Provider Edges Keep Delivery Code Separate
After the registry chooses a canonical target, provider_edges.cpp selects the delivery implementation by provider key. Current dispatch paths include providers such as codex, codex_cli, vscode_native, vscode_copilot_backed, antigravity, antigravity_cli, cursor, claude_code_cli, copilot_cli, and opencode_cli.
This dispatch table is a simple but important boundary. Cursor delivery does not accidentally become VS Code native delivery. VS Code native delivery does not accidentally become Copilot-backed VS Code delivery. A registry row with provider remote is not treated as a local-provider fallback; in the current local-provider remediation build, remote delivery returns an explicit out-of-scope result.

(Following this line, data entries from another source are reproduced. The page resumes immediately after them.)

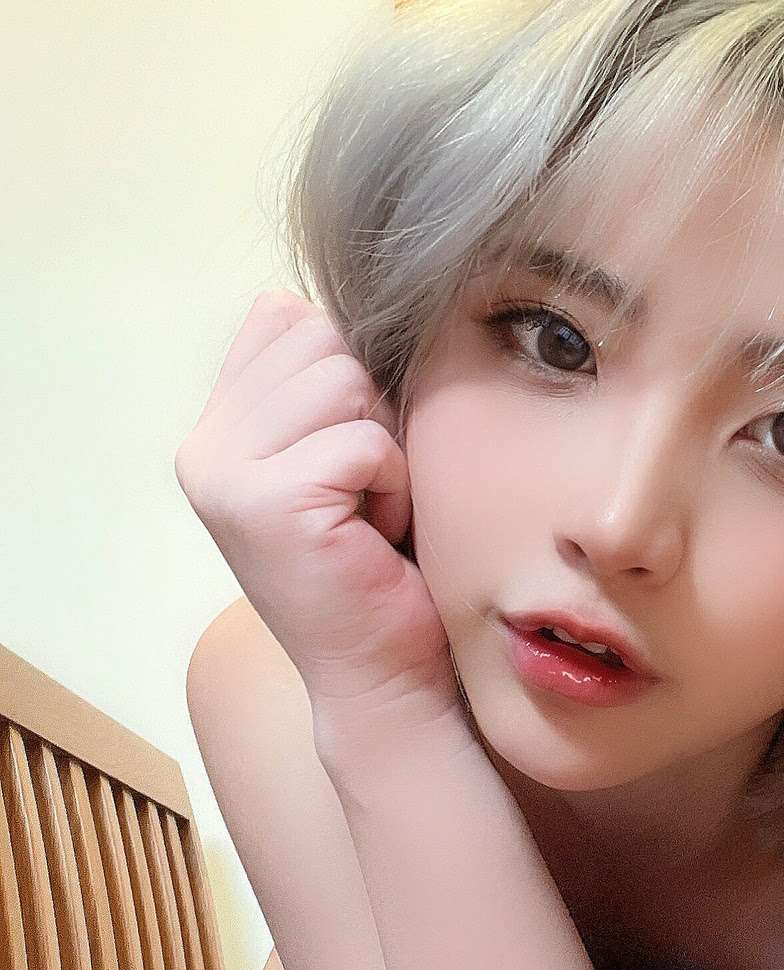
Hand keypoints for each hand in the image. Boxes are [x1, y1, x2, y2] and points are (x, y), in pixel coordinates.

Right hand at [175, 289, 457, 717]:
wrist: (384, 673)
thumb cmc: (382, 564)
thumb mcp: (340, 455)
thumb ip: (316, 381)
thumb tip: (307, 296)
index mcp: (215, 429)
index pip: (286, 319)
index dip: (350, 376)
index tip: (350, 460)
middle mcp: (204, 449)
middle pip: (323, 341)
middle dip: (373, 412)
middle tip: (365, 494)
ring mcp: (226, 475)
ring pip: (346, 383)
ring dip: (385, 450)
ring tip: (368, 514)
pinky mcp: (268, 503)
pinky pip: (366, 443)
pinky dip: (393, 488)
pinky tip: (373, 538)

The provider support matrix reflects the same separation at the product level. Supported surfaces are listed separately, including Codex agents, Codex CLI, VS Code native agents, Copilot through the VS Code extension, Cursor agents, and Antigravity agents. Target or unsupported surfaces are also separate, so an unfinished CLI path does not inherit support status from a working desktop or extension path.
Receipts Are Not Confused With Proof
AxiOwl also separates "AxiOwl accepted the request" from "the provider accepted the message" and from "the provider replied." The architecture docs define accepted_by_axiowl as a handoff receipt, while provider acceptance and response-backed MCP proof are stronger signals.
That distinction protects operators from over-reading a successful local command. AxiOwl may validate a request, resolve the target, and hand off to the delivery worker before provider delivery is complete. The logs and receipt states preserve that boundary instead of collapsing all success into one vague result.
The strongest proof is a response over MCP with provider-owned sender identity. That is the point where AxiOwl knows the target provider received the message, acted on it, and replied from the expected session context.
Why This Matters in Real Operation
Provider sessions are messy in practice. Chat titles can change. Old extension folders can remain on disk. CLI sessions can need provider-specific metadata patches. A provider app can expose one kind of session ID for a native chat and a different one for a Copilot-backed chat. AxiOwl's design assumes those details are real and keeps them visible.
For an operator, this gives three practical benefits:
- You can address agents by human names while AxiOwl still preserves provider-owned session IDs underneath.
- You can inspect why a target is not sendable instead of watching AxiOwl silently fall through to another route.
- You can distinguish local acceptance, provider acceptance, and end-to-end reply proof.
For developers, the same design makes provider work safer. New provider support has to define discovery, registry enrollment, sender metadata, delivery, and proof. It cannot claim full support just because a command launches.
The Short Version
AxiOwl keeps provider sessions separate by treating each reachable chat as a provider-owned session record, not as a generic text destination. The registry stores the session identity. MCP metadata anchors the sender. The message pipeline resolves and validates the route. Provider edges dispatch to the correct delivery module. Logs preserve the difference between handoff, provider acceptance, and real reply proof.
That is why AxiOwl can coordinate across Codex, Cursor, VS Code, Copilot-backed VS Code, Antigravity, and CLI-oriented provider work without pretending their sessions are interchangeable.